- _Collected data_

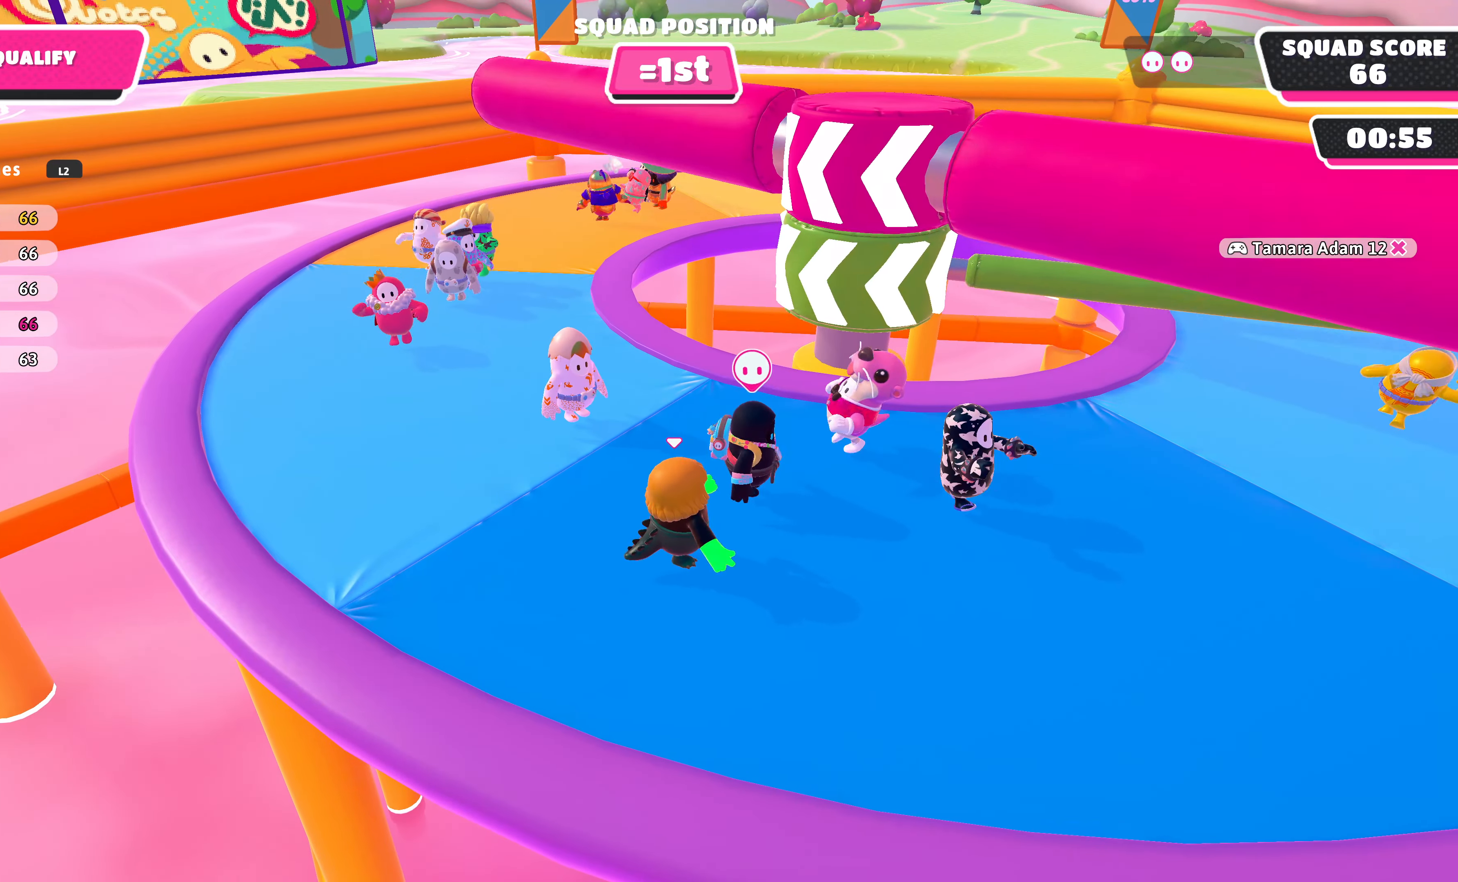
{"buttons": [], "left_stick": "center", "right_stick": "center", "events": []}
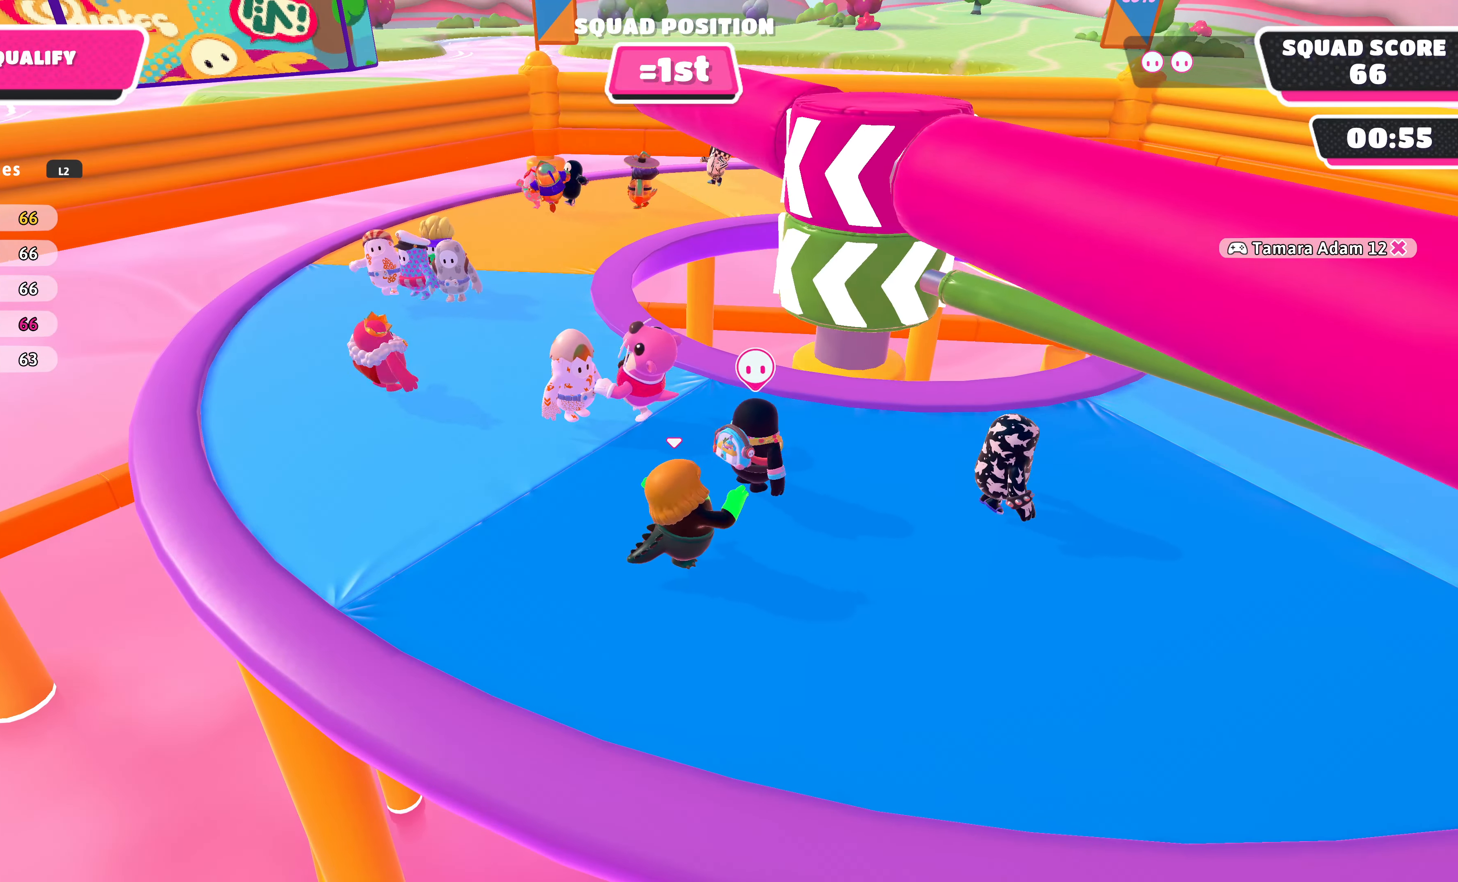
{"buttons": [], "left_stick": "up-left", "right_stick": "right", "events": [[267, "left_stick", "up-left"], [367, "right_stick", "right"]]}
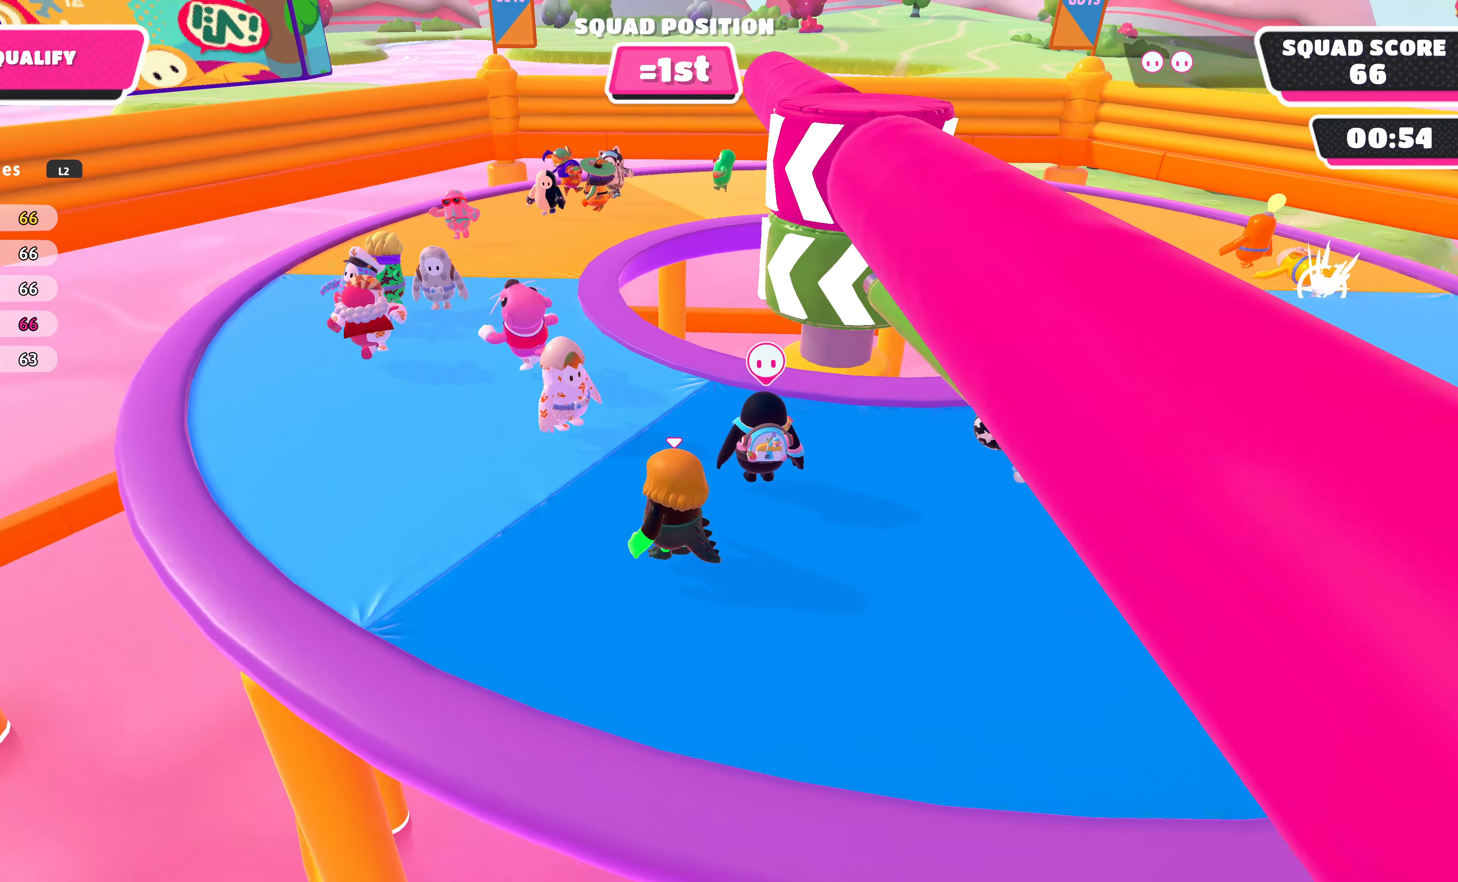
{"buttons": [], "left_stick": "right", "right_stick": "center", "events": [[67, "right_stick", "center"], [200, "CROSS", "down"], [200, "left_stick", "up-right"], [267, "left_stick", "right"], [334, "CROSS", "up"]]}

- _What is needed_
Go through the listing above, and whenever a line holds the word "center", copy it.

- _Your response_
{"buttons": [], "left_stick": "center", "right_stick": "center", "events": []}
{"buttons": [], "left_stick": "right", "right_stick": "center", "events": [[67, "right_stick", "center"], [200, "CROSS", "down"], [200, "left_stick", "up-right"], [267, "left_stick", "right"], [334, "CROSS", "up"]]}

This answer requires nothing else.